Кроме этой, — сказал он. — Это вещь старинная, может, даже египетская, и оказалась бы бесценной, не будь бриллианты в плохом состоянии. Но все равно она имеет историческую ценность. А вот камни на других украшениях — аметисты, изумруды, рубины, опалы — все без исключения фальшивые. Без сомнения, вначале тут были настоящие камни. — Ювелир собирал украшения, чтобы вернуть их Ласаре. — Но вещи столько раз переходили от поколения к поколению, что настоящие камни остались где-то по дороге, а их место заняли стекляшки.

Ласара почувствовала зеленую дурноту, глубоко вздохнула и подавила страх. Продавец утешил ее:

— Такое часто случается, сеньора.

— Я знаю, — сказала Ласара, успокоившись. — Поэтому и хочу от них отделаться.

Тут она почувствовала, что игра окончена, и снова стала сама собой. Без лишних церемоний она достала из сумки запонки, карманные часы, заколки для галстука, ордена, золотые и серебряный, всю эту президентскую мишуру, и выложила на стол.

— И это — тоже? — спросил ювелир.

— Да, все, — сказала Ласара.

Швейцарские франки, которыми с ней расплатились, были такими новенькими, что она испугалась — не перепачкает ли пальцы свежей краской. Она взяла деньги, не пересчитывая, и ювелир в дверях попрощался с ней столь же церемонно, как и поздоровался. Открыв перед ней стеклянную дверь и пропуская ее вперед, он помедлил немного.

— И последнее, сеньора, — сказал он. — Я — Водолей.

В тот вечер Омеро с Ласарой отнесли деньги в гостиницу. После новых подсчетов оказалось, что не хватает еще немного. И президент снял с себя и положил на постель обручальное кольцо, карманные часы с цепочкой, запонки и заколку для галстука.

Обручальное кольцо Ласара отдала ему обратно.

— Только не это, — сказала она. — Память не продается.

Президент принял ее довод и надел кольцо на палец. Ласара отдала ему обратно и карманные часы. «Это — тоже», — сказала она. Тут президент не был с ней согласен, однако она водрузила часы на место.

— Кто же продает часы в Швейцарии?

— Мы уже продали одни, — сказал президент.

— Но их купили не из-за часов, а из-за золота.

— Эти тоже золотые, — сказал президент.

— Да, — сказала Ласара. — Но вы можете обойтись без операции, а без времени вам не обойтись.

Не взяла она и золотую оправу для очков, хотя у него была другая, черепаховая. Ласара взвесила на ладони вещи и положила конец сомнениям.

— Все, — сказала она. — Этого достаточно.

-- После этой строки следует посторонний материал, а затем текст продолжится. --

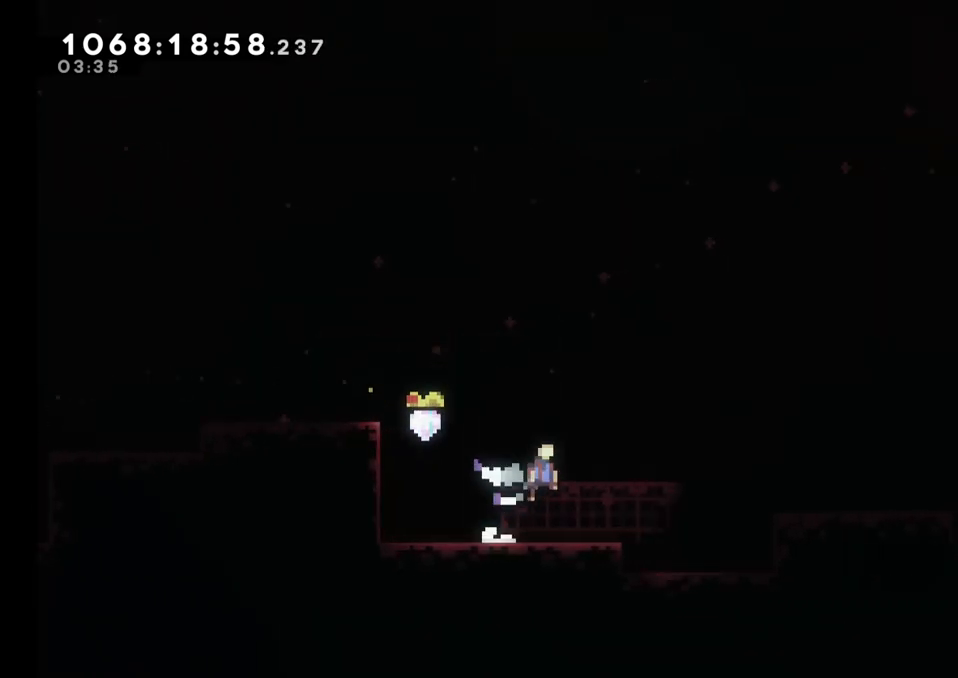
{"buttons": ["B"], "left_stick": "right", "right_stick": "center", "events": [[33, "B", "up"], [283, "B", "down"]]}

И, прежде чем выйти, сняла с проволоки мокрое белье, ни слова не говоря, и забрала с собой, чтобы высушить и выгладить дома. Они уехали на мотоцикле, Омеро — за рулем. Ласара — на багажнике, сзади, обняв его за талию. В багряном вечернем небе загорались уличные фонари. Ветер сорвал последние листья, и деревья казались древними бесперыми ископаемыми. С буксира, шедшего вниз по Роне, вовсю гремело радио, орошая прибрежные улицы струей музыки. Жорж Брассен пел: «Mon amour tient la barre, le temps va passer par la, et le temps est un barbare dans le genre d’Attila, par la ou son chevre passe l'amour ne repousse pas» [4] . Омеро и Ласара ехали молча, опьяненные песней и неувядающим запахом гиацинтов. Спустя какое-то время она словно очнулась от долгого сна.

— Черт, — сказала она.

— Ты о чем?

— Несчастный старик, — сказала она. — Какое дерьмо эта жизнь!

* * *

В следующую пятницу, седьмого октября, президента оперировали, и после операции, длившейся пять часов, положение вещей оставалось столь же туманным, как и до нее. По сути дела, единственное утешение состояло в том, что он был жив. Через десять дней президента перевели в общую палату, где его можно было навещать. Это был другой человек: растерянный, исхудавший, поредевшие волосы выпадали от одного прикосновения к подушке. От его внешнего великолепия осталась лишь мягкая пластичность рук. Когда он в первый раз попытался пойти с помощью двух специальных ортопедических палок, можно было умереть от жалости, глядя на него. Ласара осталась ночевать в палате, чтобы не тратиться на ночную сиделку. Всю первую ночь один из больных кричал — от страха перед смертью. Те нескончаемые ночные бдения вымели из сердца Ласары последние остатки зла, которое она на него держала.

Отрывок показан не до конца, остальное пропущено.